◆ **Working data**
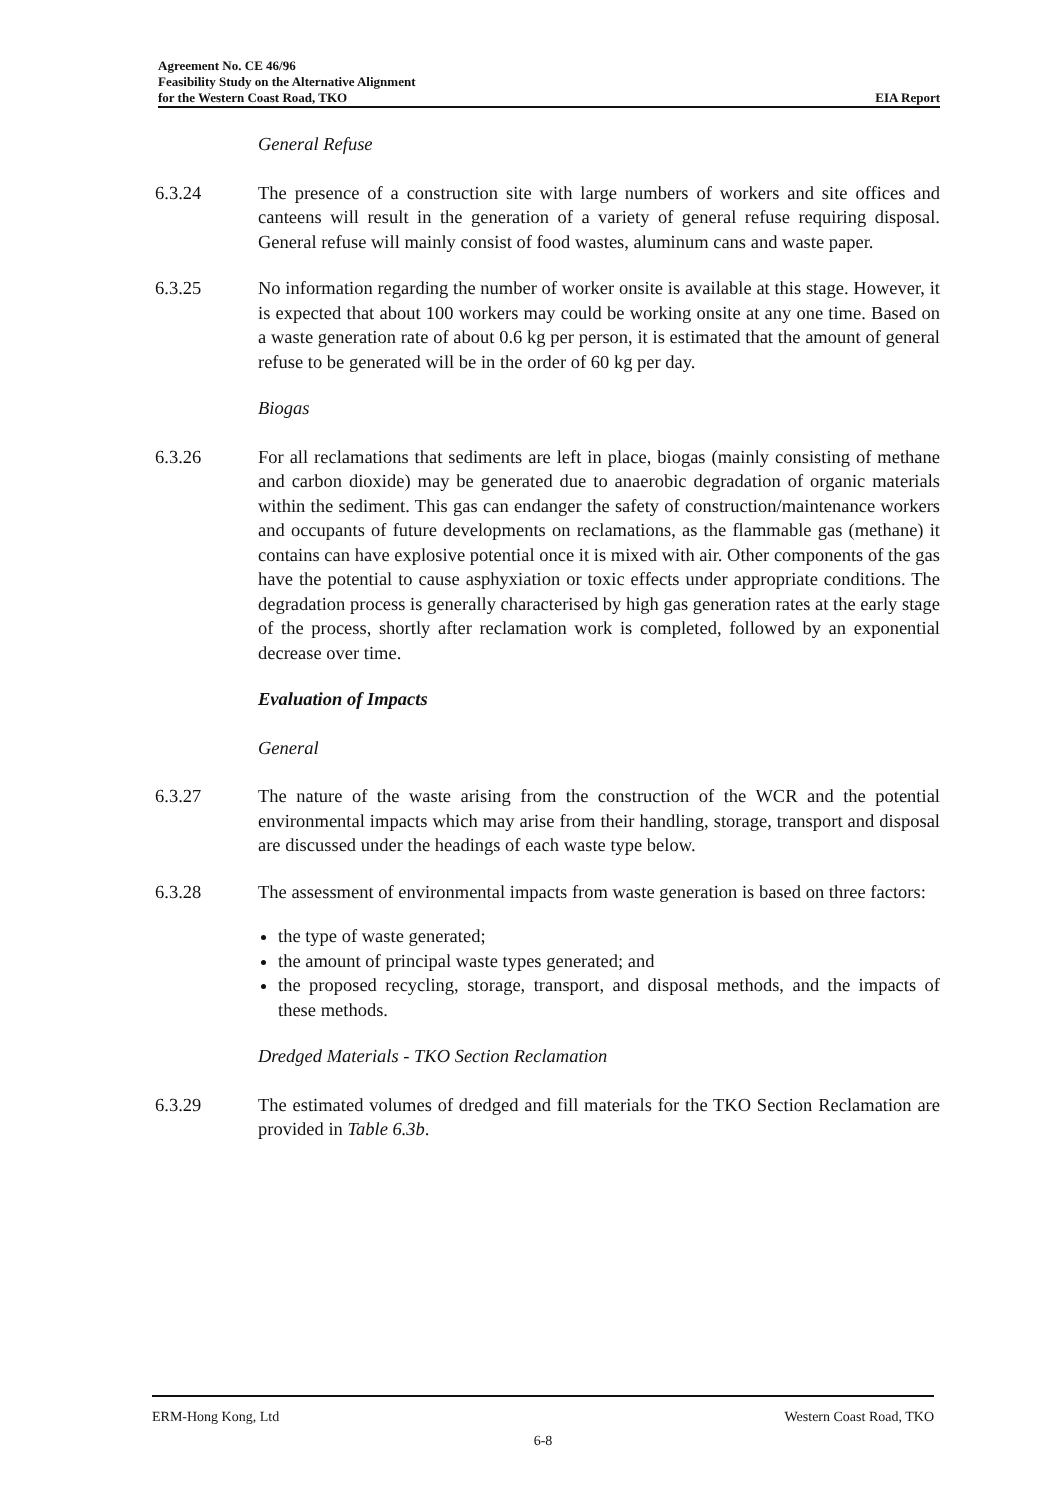Agreement No. CE 46/96
Feasibility Study on the Alternative Alignment
for the Western Coast Road, TKO EIA Report
General Refuse
6.3.24 The presence of a construction site with large numbers of workers and site offices and canteens will result in the generation of a variety of general refuse requiring disposal. General refuse will mainly consist of food wastes, aluminum cans and waste paper.
6.3.25 No information regarding the number of worker onsite is available at this stage. However, it is expected that about 100 workers may could be working onsite at any one time. Based on a waste generation rate of about 0.6 kg per person, it is estimated that the amount of general refuse to be generated will be in the order of 60 kg per day.
Biogas
6.3.26 For all reclamations that sediments are left in place, biogas (mainly consisting of methane and carbon dioxide) may be generated due to anaerobic degradation of organic materials within the sediment. This gas can endanger the safety of construction/maintenance workers and occupants of future developments on reclamations, as the flammable gas (methane) it contains can have explosive potential once it is mixed with air. Other components of the gas have the potential to cause asphyxiation or toxic effects under appropriate conditions. The degradation process is generally characterised by high gas generation rates at the early stage of the process, shortly after reclamation work is completed, followed by an exponential decrease over time.
Evaluation of Impacts
General
6.3.27 The nature of the waste arising from the construction of the WCR and the potential environmental impacts which may arise from their handling, storage, transport and disposal are discussed under the headings of each waste type below.
6.3.28 The assessment of environmental impacts from waste generation is based on three factors:
the type of waste generated;
the amount of principal waste types generated; and
the proposed recycling, storage, transport, and disposal methods, and the impacts of these methods.
Dredged Materials - TKO Section Reclamation
6.3.29 The estimated volumes of dredged and fill materials for the TKO Section Reclamation are provided in Table 6.3b.
ERM-Hong Kong, Ltd Western Coast Road, TKO
6-8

◆ **What you need to do**
The data above should be returned in full, exactly as written, apart from its images.

◆ **Answer for the task**
Agreement No. CE 46/96
Feasibility Study on the Alternative Alignment
for the Western Coast Road, TKO EIA Report
General Refuse
6.3.24 The presence of a construction site with large numbers of workers and site offices and canteens will result in the generation of a variety of general refuse requiring disposal. General refuse will mainly consist of food wastes, aluminum cans and waste paper.
6.3.25 No information regarding the number of worker onsite is available at this stage. However, it is expected that about 100 workers may could be working onsite at any one time. Based on a waste generation rate of about 0.6 kg per person, it is estimated that the amount of general refuse to be generated will be in the order of 60 kg per day.
Biogas
6.3.26 For all reclamations that sediments are left in place, biogas (mainly consisting of methane and carbon dioxide) may be generated due to anaerobic degradation of organic materials within the sediment. This gas can endanger the safety of construction/maintenance workers and occupants of future developments on reclamations, as the flammable gas (methane) it contains can have explosive potential once it is mixed with air. Other components of the gas have the potential to cause asphyxiation or toxic effects under appropriate conditions. The degradation process is generally characterised by high gas generation rates at the early stage of the process, shortly after reclamation work is completed, followed by an exponential decrease over time.
Evaluation of Impacts
General
6.3.27 The nature of the waste arising from the construction of the WCR and the potential environmental impacts which may arise from their handling, storage, transport and disposal are discussed under the headings of each waste type below.
6.3.28 The assessment of environmental impacts from waste generation is based on three factors:
the type of waste generated;
the amount of principal waste types generated; and
the proposed recycling, storage, transport, and disposal methods, and the impacts of these methods.
Dredged Materials - TKO Section Reclamation
6.3.29 The estimated volumes of dredged and fill materials for the TKO Section Reclamation are provided in Table 6.3b.
ERM-Hong Kong, Ltd Western Coast Road, TKO
6-8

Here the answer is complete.